PROVIDED PASSAGE:
# # # #
After taking Jantz's statement, Massey interviewed "Joseph Brill (Russell Brill’s younger brother), Jennifer Pettie (Joseph Brill’s fiance and mother of his two children), and Russell Brill," who is Caucasian Their statements were also not part of the trial record. When they testified, Pettie and Joseph Brill also indicated that Rusell Brill had told them about Harris offering him money to murder a woman.

Russell Brill, meanwhile, testified about this same murder plan. According to Brill, Harris provided him with a Glock 19 to murder McLeod. Brill, however, testified that he took pity on McLeod at the last minute, prompting Harris to take the gun and fatally shoot McLeod before returning the gun to Brill to shoot Harris in the leg. The State's theory of the case was that the murder would look like a robbery and that Harris would pay Brill $20,000 from insurance policies on McLeod's life.

Conversely, Harris claimed that Brill was merely an acquaintance and that he had legitimately sold his Glock to him. McLeod's mother, meanwhile, testified that she was the only beneficiary on her daughter's life insurance policies, undermining the State's theory of the case. That said, Donnell Bartee, a fellow inmate, testified pursuant to a plea agreement that (a) Brill had confessed to shooting McLeod; and (b) Harris offered to pay him if he told Harris's lawyer that he admitted to shooting McLeod. 

Brill also testified pursuant to a plea agreement, and that agreement is the focus of this post. Approximately

a week before the start of Harris’s trial, Russell Brill appeared before Judge McCurdy and entered into a plea agreement. In return for a plea of guilty to first-degree murder, use of a handgun in a crime of violence, and conspiracy to commit first-degree murder, the State withdrew its notice of intent to seek life imprisonment without parole, and Brill was sentenced on the murder and conspiracy charges to life imprisonment with all but 50 years suspended and 20 years on the handgun charge, all sentences to be served concurrently.
# # # #
TASK DETAILS: Quote the entire passage above on the testimony in the Harris murder trial, word for word.

INPUT DATA:
# # # #
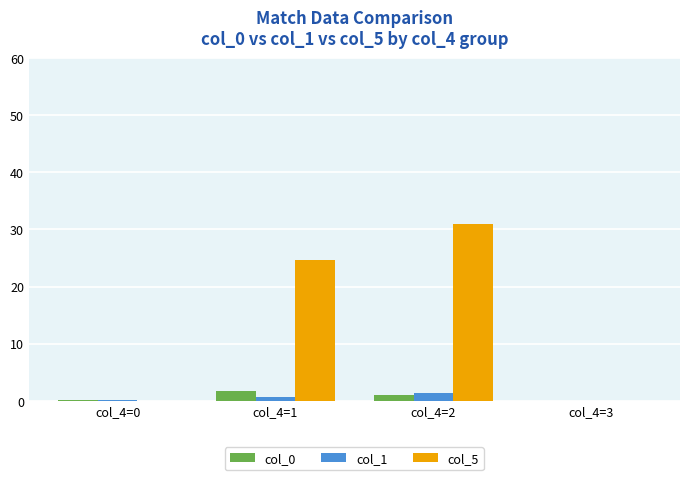

Are the bars grouped side by side (vs. stacked)?

Yes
# # # #
SOLVED EXERCISE:
After taking Jantz's statement, Massey interviewed "Joseph Brill (Russell Brill’s younger brother), Jennifer Pettie (Joseph Brill’s fiance and mother of his two children), and Russell Brill," who is Caucasian Their statements were also not part of the trial record. When they testified, Pettie and Joseph Brill also indicated that Rusell Brill had told them about Harris offering him money to murder a woman.

Russell Brill, meanwhile, testified about this same murder plan. According to Brill, Harris provided him with a Glock 19 to murder McLeod. Brill, however, testified that he took pity on McLeod at the last minute, prompting Harris to take the gun and fatally shoot McLeod before returning the gun to Brill to shoot Harris in the leg. The State's theory of the case was that the murder would look like a robbery and that Harris would pay Brill $20,000 from insurance policies on McLeod's life.

Conversely, Harris claimed that Brill was merely an acquaintance and that he had legitimately sold his Glock to him. McLeod's mother, meanwhile, testified that she was the only beneficiary on her daughter's life insurance policies, undermining the State's theory of the case. That said, Donnell Bartee, a fellow inmate, testified pursuant to a plea agreement that (a) Brill had confessed to shooting McLeod; and (b) Harris offered to pay him if he told Harris's lawyer that he admitted to shooting McLeod. 

Brill also testified pursuant to a plea agreement, and that agreement is the focus of this post. Approximately

a week before the start of Harris’s trial, Russell Brill appeared before Judge McCurdy and entered into a plea agreement. In return for a plea of guilty to first-degree murder, use of a handgun in a crime of violence, and conspiracy to commit first-degree murder, the State withdrew its notice of intent to seek life imprisonment without parole, and Brill was sentenced on the murder and conspiracy charges to life imprisonment with all but 50 years suspended and 20 years on the handgun charge, all sentences to be served concurrently.